The FDA defines RWE as the evidence derived from the aggregation and analysis of RWD elements.
The FDA stresses that it is not changing the evidentiary standards applicable to its regulatory decision-making. Rather, the FDA believes that there are circumstances under which RWD may be used to meet existing evidentiary standards, and this draft guidance is meant to outline the criteria for determining whether particular RWD is appropriate for generating valid scientific evidence. The FDA recognizes the wealth of data collected during patient care and management, especially with the rapidly growing use of electronic data in most healthcare settings, and is working on ways to use the captured data in fulfilling its mission. The FDA has been working for several years on its plans for a national evaluation system, the goal of which is to leverage RWD to inform its decision-making.
Further, RWE may only be used when the FDA finds sufficient underlying relevance and reliability, including collection and analysis of RWD that takes into consideration the need to limit bias and is designed to assess causal relationships. In many cases, this may require a prospective analysis plan in order to ensure the proper controls are in place. The FDA states that it will consider the use of RWE to support regulatory decision-making for medical devices when it concludes that "the clinical data contained within RWD source(s) used to generate the RWE are of sufficient quality to provide confidence in the analyses necessary to inform or support the regulatory decision throughout the total product life cycle."
The draft guidance provides detail on how the FDA will assess the regulatory relevance of RWD (e.g., by assessing the representativeness of the device use in a real-world population as captured in the data source and the generalizability of the data to the relevant population being evaluated). It also provides information on how the FDA will assess the reliability of RWD, taking into consideration the methods of data accrual, the adequacy of the data to inform the question at hand, and the data quality and integrity.
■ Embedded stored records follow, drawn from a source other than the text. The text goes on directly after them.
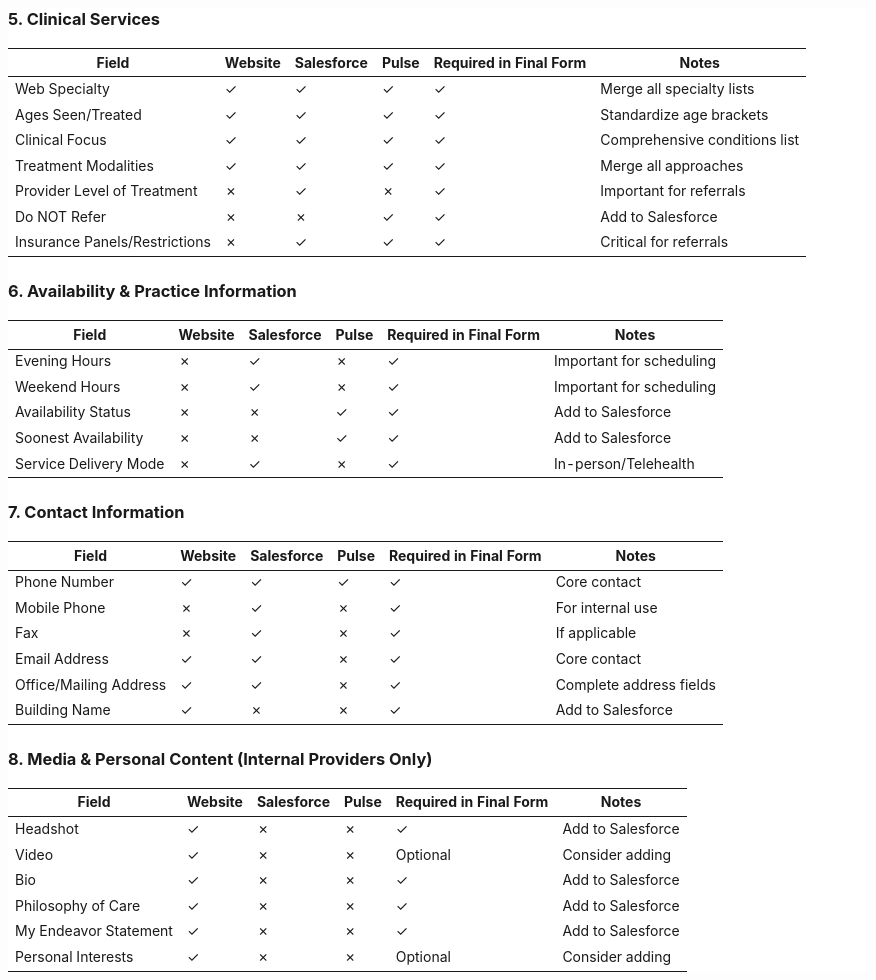 ### 5. Clinical Services
| Field | Website | Salesforce | Pulse | Required in Final Form | Notes |
|-------|---------|------------|-------|----------------------|--------|
| Web Specialty | ✓ | ✓ | ✓ | ✓ | Merge all specialty lists |
| Ages Seen/Treated | ✓ | ✓ | ✓ | ✓ | Standardize age brackets |
| Clinical Focus | ✓ | ✓ | ✓ | ✓ | Comprehensive conditions list |
| Treatment Modalities | ✓ | ✓ | ✓ | ✓ | Merge all approaches |
| Provider Level of Treatment | ✗ | ✓ | ✗ | ✓ | Important for referrals |
| Do NOT Refer | ✗ | ✗ | ✓ | ✓ | Add to Salesforce |
| Insurance Panels/Restrictions | ✗ | ✓ | ✓ | ✓ | Critical for referrals |

### 6. Availability & Practice Information
| Field | Website | Salesforce | Pulse | Required in Final Form | Notes |
|-------|---------|------------|-------|----------------------|--------|
| Evening Hours | ✗ | ✓ | ✗ | ✓ | Important for scheduling |
| Weekend Hours | ✗ | ✓ | ✗ | ✓ | Important for scheduling |
| Availability Status | ✗ | ✗ | ✓ | ✓ | Add to Salesforce |
| Soonest Availability | ✗ | ✗ | ✓ | ✓ | Add to Salesforce |
| Service Delivery Mode | ✗ | ✓ | ✗ | ✓ | In-person/Telehealth |

### 7. Contact Information
| Field | Website | Salesforce | Pulse | Required in Final Form | Notes |
|-------|---------|------------|-------|----------------------|--------|
| Phone Number | ✓ | ✓ | ✓ | ✓ | Core contact |
| Mobile Phone | ✗ | ✓ | ✗ | ✓ | For internal use |
| Fax | ✗ | ✓ | ✗ | ✓ | If applicable |
| Email Address | ✓ | ✓ | ✗ | ✓ | Core contact |
| Office/Mailing Address | ✓ | ✓ | ✗ | ✓ | Complete address fields |
| Building Name | ✓ | ✗ | ✗ | ✓ | Add to Salesforce |

### 8. Media & Personal Content (Internal Providers Only)
| Field | Website | Salesforce | Pulse | Required in Final Form | Notes |
|-------|---------|------------|-------|----------------------|--------|
| Headshot | ✓ | ✗ | ✗ | ✓ | Add to Salesforce |
| Video | ✓ | ✗ | ✗ | Optional | Consider adding |
| Bio | ✓ | ✗ | ✗ | ✓ | Add to Salesforce |
| Philosophy of Care | ✓ | ✗ | ✗ | ✓ | Add to Salesforce |
| My Endeavor Statement | ✓ | ✗ | ✗ | ✓ | Add to Salesforce |
| Personal Interests | ✓ | ✗ | ✗ | Optional | Consider adding |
How Might Valid RWE Be Used By the FDA?
The FDA lists several examples of how RWE might be used at different points in the total product life cycle to inform FDA understanding of medical device performance, including:
- as evidence in support of expanding a device's labeling to include new indications or to update labeling with new safety and/or effectiveness information
- for public health surveillance efforts
- to conduct post-approval studies required as a condition of device approval
The draft guidance provides opportunities for the industry to use nontraditional forms of data to inform decisions in cases in which traditional clinical trials may be impractical or challenging, as well as cases in which data can be gathered without adding additional costs to the development of a device. However, it also provides the FDA with another means of market surveillance. Further, industry members will need to be aware of other concerns, such as patient privacy and cybersecurity, as they seek to collect and share medical device data for regulatory compliance purposes.
Comments on the draft guidance must be submitted by Oct. 25, 2016.
Before submitting comments, interested parties should seek out qualified counsel for guidance on the potential advantages and disadvantages presented by the draft guidance, including potential ancillary concerns, such as data/patient privacy and cybersecurity considerations.